Quinto Fabio Máximo se irguió con su orgullo henchido. Otra victoria que sumar a su dilatada carrera política. Cuando se despidió de Escipión se contuvo, pero sentía que despedía a alguien que ya nunca más iba a volver a ver. Su intuición de augur así se lo dictaba. Y no solía equivocarse: Escipión había regresado en cuerpo con vida de Hispania, pero su mente estaba tan entregada a la locura, que aquel cónsul era sólo pasto para los buitres.

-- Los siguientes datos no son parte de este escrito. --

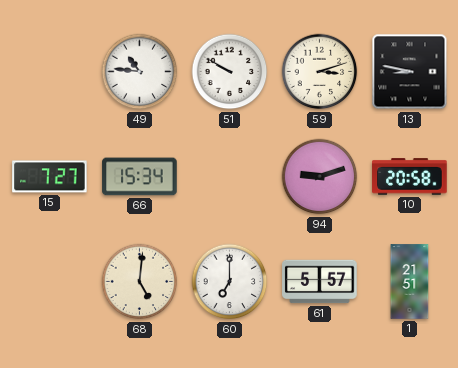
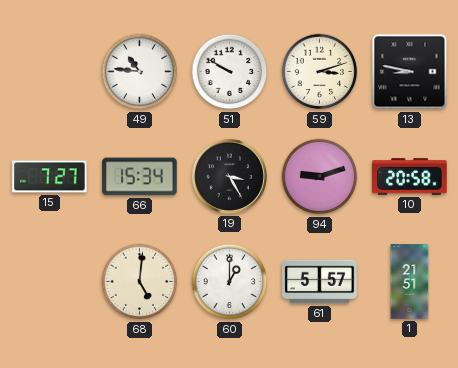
19: none -> 3:25
60: 7:00 -> 1:00
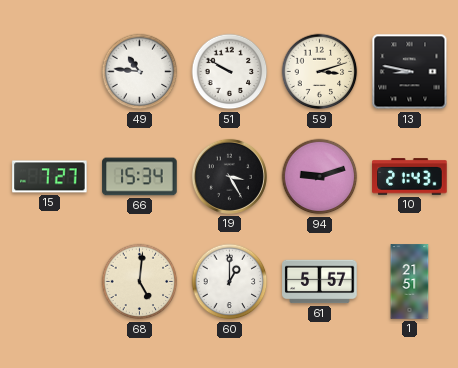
10: 20:58 -> 21:43
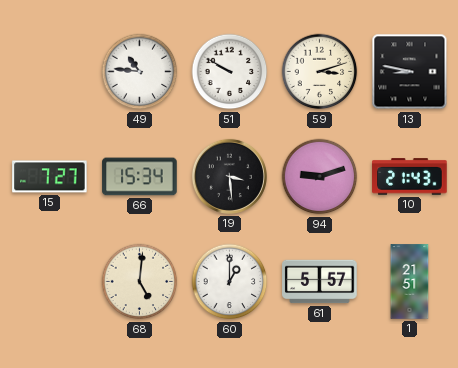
19: 3:25 -> 3:29
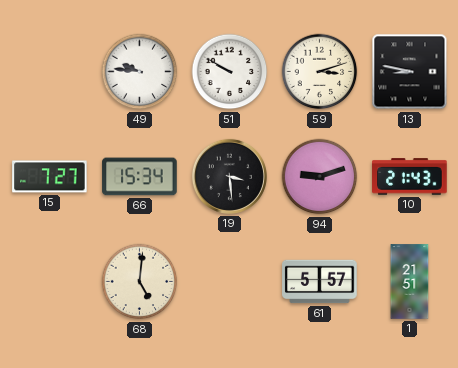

El cónsul, todavía sentado en su solium, vio salir a Máximo del tablinium, corriendo de un tirón la cortina, y cruzar entre sus invitados sin apenas entretenerse en los saludos reglamentarios. Publio se quedó con la extraña sensación de haber negociado mal. Más tarde, cuando, rodeado por todos, en medio del atrio, fue desglosando las condiciones del acuerdo, su intuición se vio ratificada por los rostros apesadumbrados de sus familiares y amigos, en especial la sombría faz de su madre, aunque Pomponia, siempre discreta, se cuidó mucho de criticar la estrategia de su hijo mayor, y menos aún en público.

Publio percibía que, pese a todo, muchos le seguirían en su epopeya a África porque le eran leales hasta el infinito, pero era evidente que nadie pensaba que aquella invasión pudiera tener éxito alguno, no sin un ejército consular, sin suministros apropiados y menos aún si el cuerpo central del ejército expedicionario tenía que ser las «legiones malditas».